The book was controversial when it appeared. The Greg-Bowers tradition had produced editorial projects of enormous institutional investment — scholarly editions of major authors underwritten by universities, presses, and funding agencies — and McGann's argument implied that the theoretical premises of these projects were unsound. The controversy played out across the 1980s in textual-studies journals and at scholarly conferences, with Bowers himself and his students defending the intentionalist framework against McGann's social-text alternative.
The book's empirical core was a series of case studies demonstrating that the published texts of canonical works were not corrupted versions of authorial originals but collaborative products whose meaning was inseparable from the social conditions of their production.

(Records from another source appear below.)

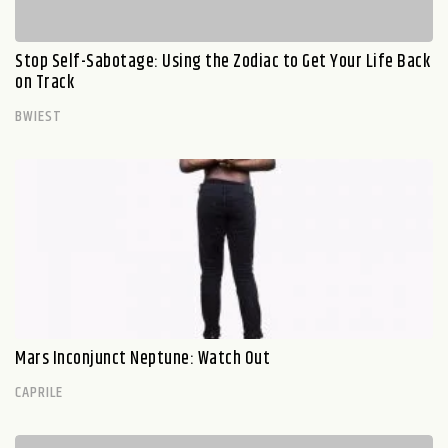
Stop Self-Sabotage: Using the Zodiac to Get Your Life Back
on Track
BWIEST
Mars Inconjunct Neptune: Watch Out
CAPRILE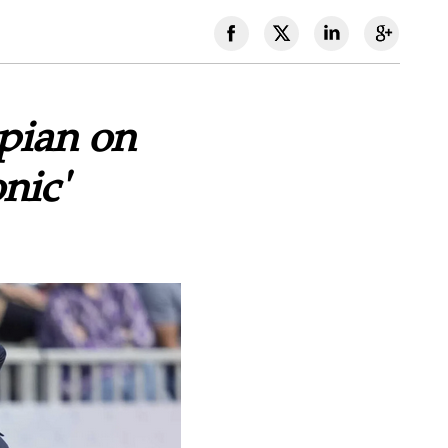
mpian on
nic'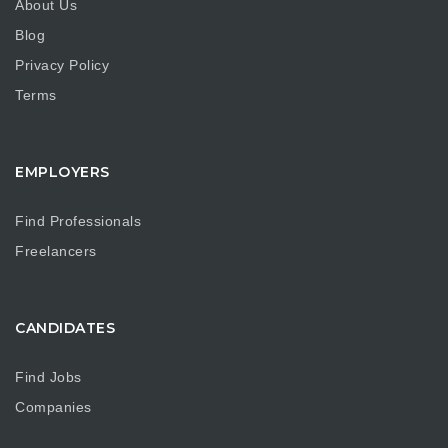
About Us
Blog
Privacy Policy
Terms
EMPLOYERS
Find Professionals
Freelancers
CANDIDATES
Find Jobs
Companies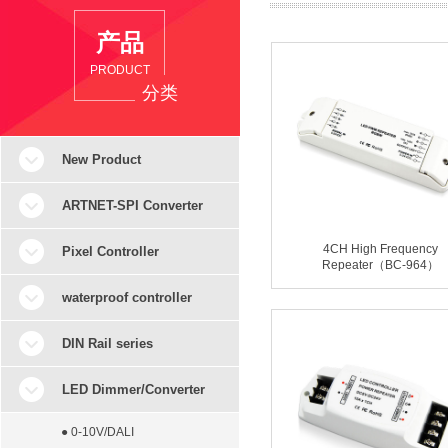
产品
PRODUCT
分类
New Product
ARTNET-SPI Converter
4CH High Frequency
Pixel Controller
Repeater（BC-964）
waterproof controller
DIN Rail series
LED Dimmer/Converter
● 0-10V/DALI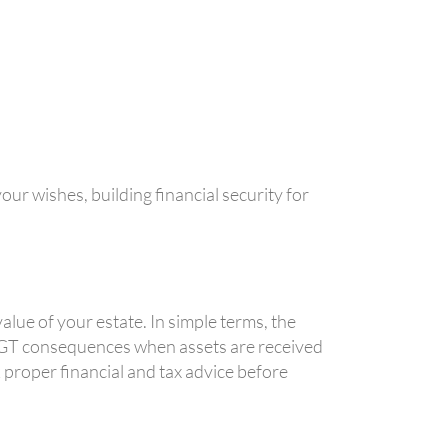
our wishes, building financial security for
lue of your estate. In simple terms, the
 CGT consequences when assets are received
 proper financial and tax advice before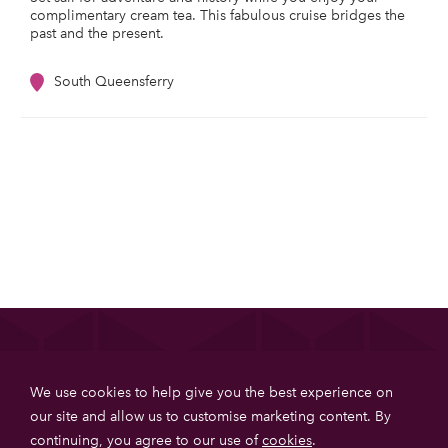
complimentary cream tea. This fabulous cruise bridges the
past and the present.
South Queensferry
List your property
We use cookies to help give you the best experience on
Get more booking with Private House Stays using our
our site and allow us to customise marketing content. By
online booking software.
continuing, you agree to our use of
cookies
.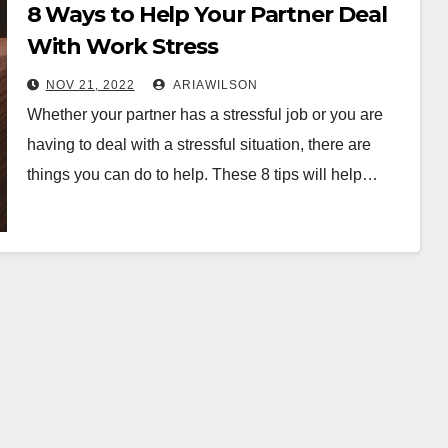
8 Ways to Help Your Partner Deal
With Work Stress
NOV 21, 2022
ARIAWILSON
Whether your partner has a stressful job or you are
having to deal with a stressful situation, there are
things you can do to help. These 8 tips will help…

Byron's works, on which McGann had edited the authoritative Oxford edition, provided particularly rich evidence: the published poems were shaped by John Murray's commercial judgments, by the reviewers whose responses altered Byron's subsequent writing, and by the reading public whose expectations the whole apparatus served.
The theoretical argument extended beyond editorial practice into a general claim about the nature of texts. If the published text is the product of multiple agents with different intentions, then the concept of authorial intention — the idea that the text expresses what the author meant — is not false but insufficient. It captures part of the picture while obscuring the rest. The editor who follows authorial intention is not recovering the text; the editor is choosing one set of agents' contributions over others, and the choice is ideological rather than neutral.
The book's influence has been substantial and lasting. By the 2000s, the intentionalist tradition had largely given way to social-text approaches in Anglo-American textual scholarship, and McGann's framework had become standard vocabulary in book history, digital humanities, and allied fields. The book's relevance to AI-assisted textual production, which it could not have anticipated, has added a new dimension to its afterlife.
Published by the University of Chicago Press in 1983, the book grew out of McGann's experience editing Byron's works and his frustration with the intentionalist framework's inability to accommodate the evidence his editorial work was producing.
Authorial intention is a construct. The goal of editorial theory — recovering the author's final intention — is not a factual recovery but a theoretical choice.
Corruption is not corruption. What the intentionalist tradition called editorial corruption was in many cases constitutive contribution by non-authorial agents.
Editing is ideological. Choosing to privilege authorial intention over other contributions is a political decision, not a neutral methodology.
The social text alternative. The published text should be understood as the collaborative outcome of multiple agents' contributions.
Empirical grounding. The argument was supported by extensive case studies of Byron and other Romantic-era authors.